International Honoree: Plan Pueblo a Pueblo

El Plan Socialista de Producción, Distribución, y Consumo de Alimentos Pueblo a Pueblo (The People to People Socialist Plan of Production, Distribution, and Consumption) started in 2015 with the establishment of a network to bridge rural-urban divides in Venezuela.  Plan Pueblo a Pueblo purchases fruits, vegetables, tubers, legumes, basic grains, meat, eggs, and sugar from small producers. Organizers distribute the food to urban consumers at prices more affordable than products sold in conventional markets like street vendors and stores.

The grassroots-driven Plan has created an alternative to capitalist agribusiness that relies on imported food and seeds, the intense use of chemical inputs, and intermediary buyers. Guided by socialist and ecological principles, Plan Pueblo a Pueblo links rural producers and tens of thousands of urban consumers into a mutually beneficial system defined by solidarity, equity, democratic decision-making, the promotion of organic agricultural practices, and the recovery of native seed varieties. Food delivered by Plan Pueblo a Pueblo supplement items supplied through the government’s food distribution program called CLAP (Local Food Production and Provision Committees).

U.S. sanctions and attempts to install a new President in Venezuela have imposed significant challenges for participants and organizers of Plan Pueblo a Pueblo. The weaponization of food by the U.S. government amounts to collective punishment against Venezuelans, 40,000 of who died between 2017 and 2018 as result of sanctions limiting access to live-saving medicine, medical equipment, food, and other basic imports. Plan Pueblo a Pueblo farmers face shortages of seeds, fertilizers, and tools due to the U.S.-led economic blockade and rising rates of inflation.

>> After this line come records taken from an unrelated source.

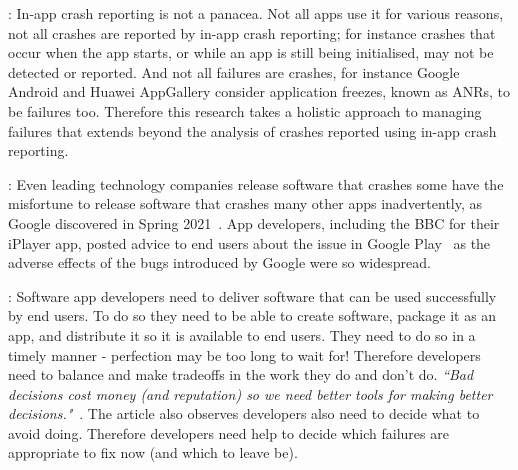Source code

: : In-app crash reporting is not a panacea. Not all apps use it for various reasons, not all crashes are reported by in-app crash reporting; for instance crashes that occur when the app starts, or while an app is still being initialised, may not be detected or reported. And not all failures are crashes, for instance Google Android and Huawei AppGallery consider application freezes, known as ANRs, to be failures too. Therefore this research takes a holistic approach to managing failures that extends beyond the analysis of crashes reported using in-app crash reporting.   %

: Even leading technology companies release software that crashes some have the misfortune to release software that crashes many other apps inadvertently, as Google discovered in Spring 2021~\citep{bbcnews2021_google_fixes_crashing_android_app_issues}. App developers, including the BBC for their iPlayer app, posted advice to end users about the issue in Google Play~\citep{bbc_iplayer_app_april_2021_webview_information} as the adverse effects of the bugs introduced by Google were so widespread.


\medskip
{}: Software app developers need to deliver software that can be used successfully by end users. To do so they need to be able to create software, package it as an app, and distribute it so it is available to end users.
%
They need to do so in a timely manner - perfection may be too long to wait for! Therefore developers need to balance and make tradeoffs in the work they do and don't do. \emph{``Bad decisions cost money (and reputation) so we need better tools for making better decisions."}~\citep[p.115]{tantithamthavorn2021_actionable_analytics_tell_me_what_to_do}. The article also observes developers also need to decide what to avoid doing. Therefore developers need help to decide which failures are appropriate to fix now (and which to leave be).

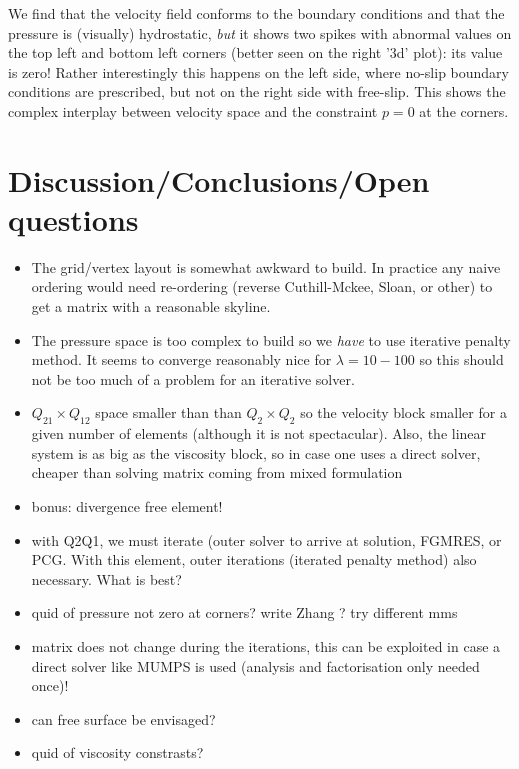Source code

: We find that the velocity field conforms to the boundary conditions and that 
the pressure is (visually) hydrostatic, {\it but} it shows two spikes with abnormal 
values on the top left and bottom left corners (better seen on the right '3d' plot): 
its value is zero! Rather 
interestingly this happens on the left side, where no-slip boundary 
conditions are prescribed, but not on the right side with free-slip.
This shows the complex interplay between velocity space and the 
constraint $p=0$ at the corners.



\newpage
\section*{Discussion/Conclusions/Open questions}

\begin{itemize}

\item The grid/vertex layout is somewhat awkward to build. In practice any naive ordering 
would need re-ordering (reverse Cuthill-Mckee, Sloan, or other) to get a matrix with a reasonable skyline.

\item The pressure space is too complex to build so we {\it have} to use iterative penalty method. 
It seems to converge reasonably nice for $\lambda=10-100$ so this should not 
be too much of a problem for an iterative solver.

\item $Q_{21}\times Q_{12}$ space smaller than than $Q_2\times Q_2$ so the velocity
block smaller for a given number of elements (although it is not spectacular). 
Also, the linear system is as big as the viscosity block, so in case one uses 
a direct solver, cheaper than solving matrix coming from mixed formulation

\item bonus: divergence free element!

\item with Q2Q1, we must iterate (outer solver to arrive at solution, FGMRES, or PCG. 
With this element, outer iterations (iterated penalty method) also necessary. What is best?

\item quid of pressure not zero at corners? write Zhang ? try different mms 

\item matrix does not change during the iterations, this can be exploited in case a direct solver
like MUMPS is used (analysis and factorisation only needed once)!

\item can free surface be envisaged?

\item quid of viscosity constrasts? 

\end{itemize}

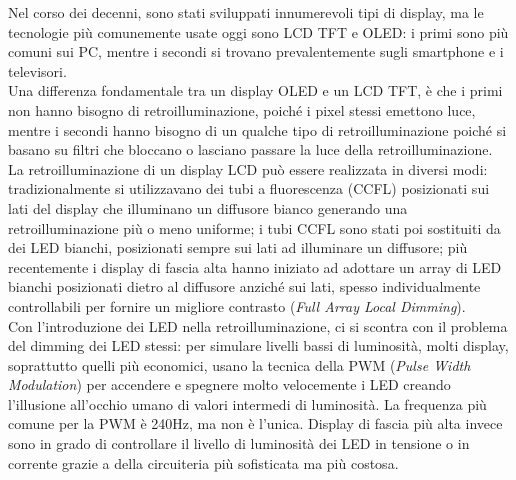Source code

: Nel corso dei decenni, sono stati sviluppati innumerevoli tipi di display, ma le tecnologie più comunemente usate oggi sono LCD TFT e OLED: i primi sono più comuni sui PC, mentre i secondi si trovano prevalentemente sugli smartphone e i televisori.\\
Una differenza fondamentale tra un display OLED e un LCD TFT, è che i primi non hanno bisogno di retroilluminazione, poiché i pixel stessi emettono luce, mentre i secondi hanno bisogno di un qualche tipo di retroilluminazione poiché si basano su filtri che bloccano o lasciano passare la luce della retroilluminazione.\\
La retroilluminazione di un display LCD può essere realizzata in diversi modi: tradizionalmente si utilizzavano dei tubi a fluorescenza (CCFL) posizionati sui lati del display che illuminano un diffusore bianco generando una retroilluminazione più o meno uniforme; i tubi CCFL sono stati poi sostituiti da dei LED bianchi, posizionati sempre sui lati ad illuminare un diffusore; più recentemente i display di fascia alta hanno iniziato ad adottare un array di LED bianchi posizionati dietro al diffusore anziché sui lati, spesso individualmente controllabili per fornire un migliore contrasto (\textit{Full Array Local Dimming}).\\
Con l'introduzione dei LED nella retroilluminazione, ci si scontra con il problema del dimming dei LED stessi: per simulare livelli bassi di luminosità, molti display, soprattutto quelli più economici, usano la tecnica della PWM (\textit{Pulse Width Modulation}) per accendere e spegnere molto velocemente i LED creando l'illusione all'occhio umano di valori intermedi di luminosità. La frequenza più comune per la PWM è 240Hz, ma non è l'unica. Display di fascia più alta invece sono in grado di controllare il livello di luminosità dei LED in tensione o in corrente grazie a della circuiteria più sofisticata ma più costosa.

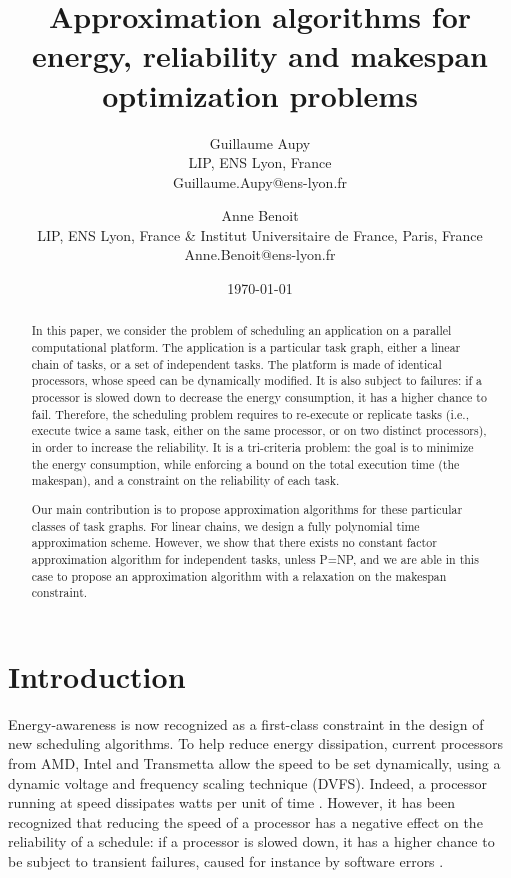 \documentclass[a4paper]{article}
\title{Approximation algorithms for energy, reliability and makespan
  optimization problems}
\author{Guillaume Aupy\\
   LIP, ENS Lyon, France\\
   Guillaume.Aupy@ens-lyon.fr \\
   \and
   Anne Benoit \\
   LIP, ENS Lyon, France \& Institut Universitaire de France, Paris, France \\
   Anne.Benoit@ens-lyon.fr \\
   }
\date{\today}
\theoremstyle{plain}
\theoremstyle{definition}
\theoremstyle{remark}
\begin{document}
\maketitle

\begin{abstract}
  In this paper, we consider the problem of scheduling an application
  on a parallel computational platform. The application is a
  particular task graph, either a linear chain of tasks, or a set of
  independent tasks. The platform is made of identical processors,
  whose speed can be dynamically modified. It is also subject to
  failures: if a processor is slowed down to decrease the energy
  consumption, it has a higher chance to fail. Therefore, the
  scheduling problem requires to re-execute or replicate tasks (i.e.,
  execute twice a same task, either on the same processor, or on two
  distinct processors), in order to increase the reliability. It is a
  tri-criteria problem: the goal is to minimize the energy
  consumption, while enforcing a bound on the total execution time
  (the makespan), and a constraint on the reliability of each task. 

  Our main contribution is to propose approximation algorithms for
  these particular classes of task graphs.  For linear chains, we
  design a fully polynomial time approximation scheme. However, we
  show that there exists no constant factor approximation algorithm
  for independent tasks, unless P=NP, and we are able in this case to
  propose an approximation algorithm with a relaxation on the makespan
  constraint.
\end{abstract}




\section{Introduction}
\label{sec.intro}

Energy-awareness is now recognized as a first-class constraint in the
design of new scheduling algorithms. To help reduce energy
dissipation, current processors from AMD, Intel and Transmetta allow
the speed to be set dynamically, using a dynamic voltage and frequency
scaling technique (DVFS). Indeed, a processor running at speed 
dissipates  watts per unit of time \cite{pow3IPDPS}.  However,
it has been recognized that reducing the speed of a processor has a
negative effect on the reliability of a schedule: if a processor is
slowed down, it has a higher chance to be subject to transient
failures, caused for instance by software errors 
\cite{Zhu04EEM,Degal05SEI}. 
\end{document}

Food sovereignty and socialist economic planning are key solutions for Plan Pueblo a Pueblo to ensure the human right to food and protection for the livelihoods of small-scale farmers. The network allies with the Bolivarian revolutionary government and works with partner organizations to rebuild seed reserves, produce organic fertilizer, acquire tools, bolster direct market relations, and lead political education trainings for rural and urban communities.